Возмужав телом и духом, Темучин решил жениться. Несмотря на происшедшую в положении его семьи со времени смерти отца перемену, он поехал с братом за сосватанной ему еще его отцом, Есугеем-багадуром, невестой Бортэ. Брак действительно состоялся, причем в качестве свадебного дара молодая привезла мужу шубу из черных соболей, представлявшую для неимущего Темучина чуть ли не целое состояние. 
Он признал эту минуту удобной для возобновления дружеских сношений с Тогрул-ханом, названым братом (андой) своего отца. Подвластные Тогрул-хану племена занимали в то время земли в бассейне реки Толы (или Тулы), на которой стоит современная Урга. Темучин в сопровождении братьев отправился в ставку этого могущественного по тому времени повелителя кераитов, напомнил ему об узах, связывавших его с покойным Есугеем, просил разрешения, в память тех отношений, называть себя сыном Тогрул-хана и в заключение поднес ему, по монгольскому обычаю, подарок. Подарок этот состоял из той самой собольей шубы, которая так кстати была подарена ему самому молодой женой. 
Тогрул-хан остался доволен вниманием, согласился признавать себя названым отцом Темучина и обещал ему свое содействие в случае нужды. С помощью нового покровителя Темучину удалось постепенно собрать под свою власть значительную часть людей, покинувших его после смерти Есугея и, таким образом, стать во главе небольшой дружины. 

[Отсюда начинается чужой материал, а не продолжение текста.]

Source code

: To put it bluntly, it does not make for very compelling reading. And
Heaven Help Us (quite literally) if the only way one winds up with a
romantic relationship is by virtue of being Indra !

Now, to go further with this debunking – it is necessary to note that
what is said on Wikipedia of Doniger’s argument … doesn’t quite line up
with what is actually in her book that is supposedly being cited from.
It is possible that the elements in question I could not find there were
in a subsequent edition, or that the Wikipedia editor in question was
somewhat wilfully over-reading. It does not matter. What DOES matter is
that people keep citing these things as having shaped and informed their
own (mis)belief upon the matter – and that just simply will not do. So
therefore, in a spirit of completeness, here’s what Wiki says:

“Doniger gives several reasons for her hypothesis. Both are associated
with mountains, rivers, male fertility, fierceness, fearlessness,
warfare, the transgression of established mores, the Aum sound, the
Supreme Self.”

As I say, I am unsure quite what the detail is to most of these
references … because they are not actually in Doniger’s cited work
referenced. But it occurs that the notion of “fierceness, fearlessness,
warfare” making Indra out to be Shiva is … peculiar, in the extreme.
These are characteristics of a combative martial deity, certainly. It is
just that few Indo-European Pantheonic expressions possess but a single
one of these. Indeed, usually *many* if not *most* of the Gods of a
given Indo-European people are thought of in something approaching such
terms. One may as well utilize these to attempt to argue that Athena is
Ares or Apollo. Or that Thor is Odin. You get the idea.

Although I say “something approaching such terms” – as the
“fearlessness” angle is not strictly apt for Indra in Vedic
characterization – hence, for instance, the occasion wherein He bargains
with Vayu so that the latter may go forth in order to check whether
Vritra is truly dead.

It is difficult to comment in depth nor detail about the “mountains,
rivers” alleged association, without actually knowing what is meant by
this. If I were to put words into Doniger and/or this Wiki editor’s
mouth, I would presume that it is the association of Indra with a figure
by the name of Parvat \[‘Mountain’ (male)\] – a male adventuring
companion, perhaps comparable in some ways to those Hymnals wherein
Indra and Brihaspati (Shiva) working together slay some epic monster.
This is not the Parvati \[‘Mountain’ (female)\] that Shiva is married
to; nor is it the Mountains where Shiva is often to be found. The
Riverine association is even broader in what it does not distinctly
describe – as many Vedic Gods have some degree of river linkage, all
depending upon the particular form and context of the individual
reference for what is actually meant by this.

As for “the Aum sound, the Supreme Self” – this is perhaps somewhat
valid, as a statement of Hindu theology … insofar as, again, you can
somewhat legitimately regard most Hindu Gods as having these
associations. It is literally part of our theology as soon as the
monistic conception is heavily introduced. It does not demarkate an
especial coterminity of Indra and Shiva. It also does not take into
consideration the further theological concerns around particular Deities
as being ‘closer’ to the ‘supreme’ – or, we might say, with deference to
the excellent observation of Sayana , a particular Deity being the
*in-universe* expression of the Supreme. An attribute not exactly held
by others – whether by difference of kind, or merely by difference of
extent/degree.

Но еще до этого, вскоре после вступления Темучина в брак, его стойбище подверглось нападению трех родов северного племени меркитов, сородичей того вождя, у которого восемнадцать лет тому назад была похищена Есугеем его жена Оэлун-экэ, мать Темучина. Нападение было так внезапно, что сам Темучин едва избежал плена, но Бортэ оказалась в руках налетчиков. Немного времени спустя с помощью названого отца ему удалось отбить ее, и хотя он не мог быть уверен, что рожденный ею после похищения ребенок был в действительности его сыном, почему этот первенец его, Джучи, не пользовался особенным расположением отца, но к жене своей Бортэ он в течение всей своей жизни относился с чувством неизменной преданности и привязанности. У него были дети и от других жен, но все сыновья от Бортэ были действительными спутниками его исторической жизни, в то время как остальные жены и дети являются, по остовам Г.Лэма, не более как "пустыми именами в летописи". 
Как было указано выше, государство Цзинь старалось ослаблять своих кочевых соседей, сея между ними раздоры и междоусобия. В исторический момент, о котором идет речь, цзиньский император., признав, что в результате означенной политики его северо-западные соседи, когда-то могущественные татары, достаточно ослаблены, решил окончательно сокрушить их вооруженной рукой, пригласив к участию в предстоящем походе Тогрул-хана, с тем чтобы он ударил в тыл татарскому войску, в то время как с фронта оно будет связано цзиньской ратью. 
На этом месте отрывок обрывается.